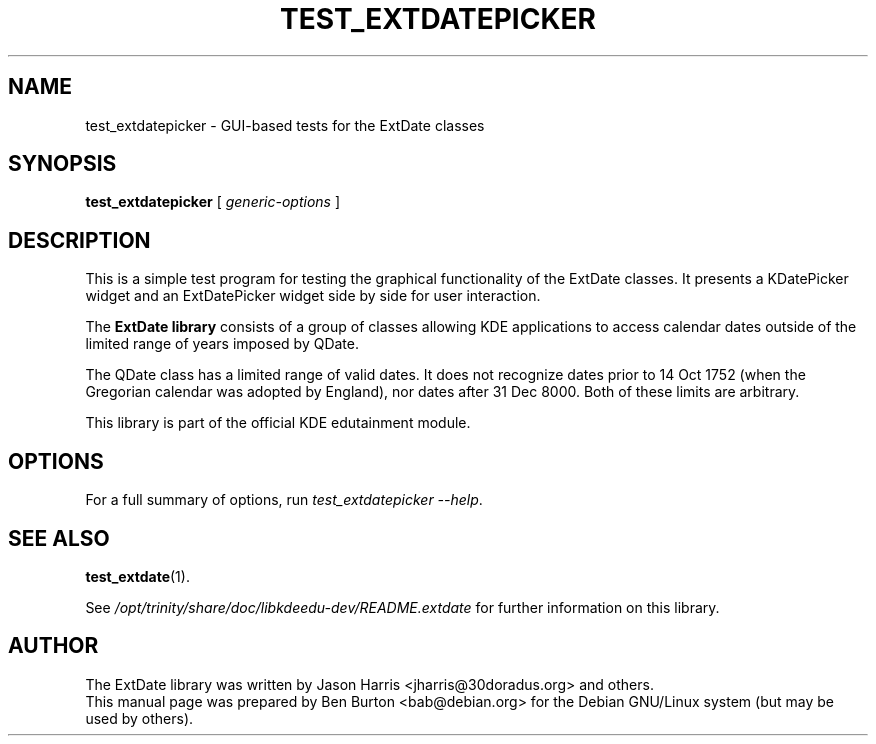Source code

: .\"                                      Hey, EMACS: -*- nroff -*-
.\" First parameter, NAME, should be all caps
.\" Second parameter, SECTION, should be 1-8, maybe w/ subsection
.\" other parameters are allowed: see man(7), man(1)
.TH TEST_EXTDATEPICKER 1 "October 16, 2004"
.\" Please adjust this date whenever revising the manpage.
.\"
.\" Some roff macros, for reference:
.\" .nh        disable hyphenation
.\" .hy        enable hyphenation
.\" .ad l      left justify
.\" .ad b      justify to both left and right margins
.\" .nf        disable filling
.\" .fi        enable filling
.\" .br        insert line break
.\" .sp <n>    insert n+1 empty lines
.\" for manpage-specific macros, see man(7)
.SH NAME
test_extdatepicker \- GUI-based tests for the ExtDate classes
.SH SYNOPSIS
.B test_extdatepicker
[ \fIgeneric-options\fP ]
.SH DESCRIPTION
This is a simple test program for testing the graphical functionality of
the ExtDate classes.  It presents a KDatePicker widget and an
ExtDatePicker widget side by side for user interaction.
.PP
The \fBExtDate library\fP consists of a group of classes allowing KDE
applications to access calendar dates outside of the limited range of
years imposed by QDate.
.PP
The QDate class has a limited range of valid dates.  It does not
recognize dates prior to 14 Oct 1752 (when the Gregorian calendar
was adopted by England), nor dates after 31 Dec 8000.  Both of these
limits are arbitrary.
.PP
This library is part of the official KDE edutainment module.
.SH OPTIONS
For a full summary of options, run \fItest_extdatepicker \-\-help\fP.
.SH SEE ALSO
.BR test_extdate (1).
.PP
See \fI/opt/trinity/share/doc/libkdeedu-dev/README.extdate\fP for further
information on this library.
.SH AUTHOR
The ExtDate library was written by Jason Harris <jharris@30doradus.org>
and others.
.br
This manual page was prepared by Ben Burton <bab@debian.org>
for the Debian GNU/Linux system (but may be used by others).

■ **Activity**
Leave out all images, then reproduce the entries above exactly.

■ **Your response**
Source code

: .\"                                      Hey, EMACS: -*- nroff -*-
.\" First parameter, NAME, should be all caps
.\" Second parameter, SECTION, should be 1-8, maybe w/ subsection
.\" other parameters are allowed: see man(7), man(1)
.TH TEST_EXTDATEPICKER 1 "October 16, 2004"
.\" Please adjust this date whenever revising the manpage.
.\"
.\" Some roff macros, for reference:
.\" .nh        disable hyphenation
.\" .hy        enable hyphenation
.\" .ad l      left justify
.\" .ad b      justify to both left and right margins
.\" .nf        disable filling
.\" .fi        enable filling
.\" .br        insert line break
.\" .sp <n>    insert n+1 empty lines
.\" for manpage-specific macros, see man(7)
.SH NAME
test_extdatepicker \- GUI-based tests for the ExtDate classes
.SH SYNOPSIS
.B test_extdatepicker
[ \fIgeneric-options\fP ]
.SH DESCRIPTION
This is a simple test program for testing the graphical functionality of
the ExtDate classes.  It presents a KDatePicker widget and an
ExtDatePicker widget side by side for user interaction.
.PP
The \fBExtDate library\fP consists of a group of classes allowing KDE
applications to access calendar dates outside of the limited range of
years imposed by QDate.
.PP
The QDate class has a limited range of valid dates.  It does not
recognize dates prior to 14 Oct 1752 (when the Gregorian calendar
was adopted by England), nor dates after 31 Dec 8000.  Both of these
limits are arbitrary.
.PP
This library is part of the official KDE edutainment module.
.SH OPTIONS
For a full summary of options, run \fItest_extdatepicker \-\-help\fP.
.SH SEE ALSO
.BR test_extdate (1).
.PP
See \fI/opt/trinity/share/doc/libkdeedu-dev/README.extdate\fP for further
information on this library.
.SH AUTHOR
The ExtDate library was written by Jason Harris <jharris@30doradus.org>
and others.
.br
This manual page was prepared by Ben Burton <bab@debian.org>
for the Debian GNU/Linux system (but may be used by others).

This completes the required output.